35/ Entre exigence et ouverture

 

Pouvait-on éviter que le synode romain sur la famille qui vient de se terminer suscite des réactions divergentes, comme ce fut le cas pour la réception et l'interprétation du Concile Vatican II ? Assurément non. Le rapport remis au pape François semble osciller entre le rappel de la doctrine immuable de l'Eglise sur le sacrement de mariage et des ouvertures qui, pour aussi mesurées qu'elles soient, n'en constituent pas moins un changement de langage et d'approche sur des situations familiales ou personnelles difficiles.
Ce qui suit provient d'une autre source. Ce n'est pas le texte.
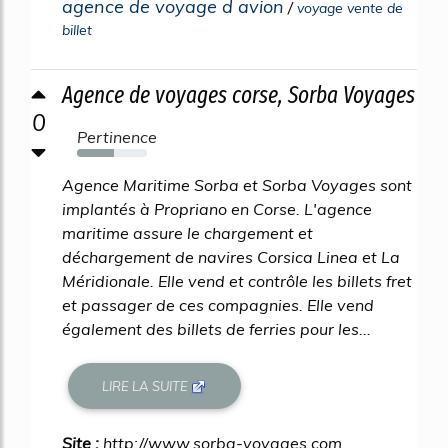
agence de voyage d avion
/
voyage vente de
billet
Agence de voyages corse, Sorba Voyages
0
Pertinence
53%
Agence Maritime Sorba et Sorba Voyages sont
implantés à Propriano en Corse. L'agence
maritime assure le chargement et
déchargement de navires Corsica Linea et La
Méridionale. Elle vend et contrôle les billets fret
et passager de ces compagnies. Elle vend
également des billets de ferries pour les...
LIRE LA SUITE
Site :
http://www.sorba-voyages.com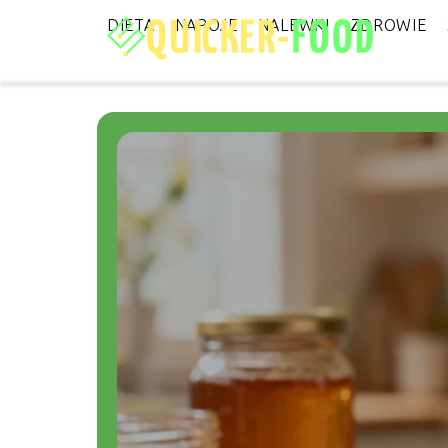
DIETA
NAPOJE
NALEWKI
ZDROWIE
On ne peut nier que c'est d'abord par le grand angle que les deux assemblées successives du synode ont abordé la question de l'importance, du rôle et de la signification de la famille dans nos sociétés, avant de traiter nécessairement des aspects plus délicats que sont les ruptures vécues dans les familles ou la situation des divorcés remariés. Si les débats les plus vifs ou les oppositions les plus nettes se sont concentrés sur ce point, comment ne pas rappeler que l'attitude prioritaire de l'Eglise, en référence à l'Evangile, est une attitude d'écoute, de compréhension et d'accueil. En un mot une attitude spirituelle  et pastorale d'accompagnement et d'amour. Un amour qui, tout en étant exigeant, n'enferme pas les personnes dans des logiques légalistes ou administratives.   

Je pense à plusieurs paroles incontournables de Jésus. A la femme adultère :  "Moi non plus je ne te condamne pas, va et ne pèche plus" (Jn 8,11); à la veille de sa passion : "Je ne suis pas venu juger le monde, je suis venu sauver le monde" (Jn 12,47); à des pharisiens lui reprochant de manger avec des pécheurs : "Ce ne sont pas les bien-portants qui ont besoin de médecin mais les malades; je ne suis pas venu appeler les justes mais les pécheurs"(Mc 2,17).

Comprenne qui pourra, mais si le synode permet de nous remettre en phase avec ces paroles de Jésus, ce ne peut être que bénéfique pour tous ceux et celles qui sont membres, à divers titres, de la communauté ecclésiale.

Le pape François disait en concluant le synode : "Le premier devoir de l'Eglise n'est pas de distribuer des condamnations ou des anathèmes mais il est celui de proclamer la miséricorde de Dieu".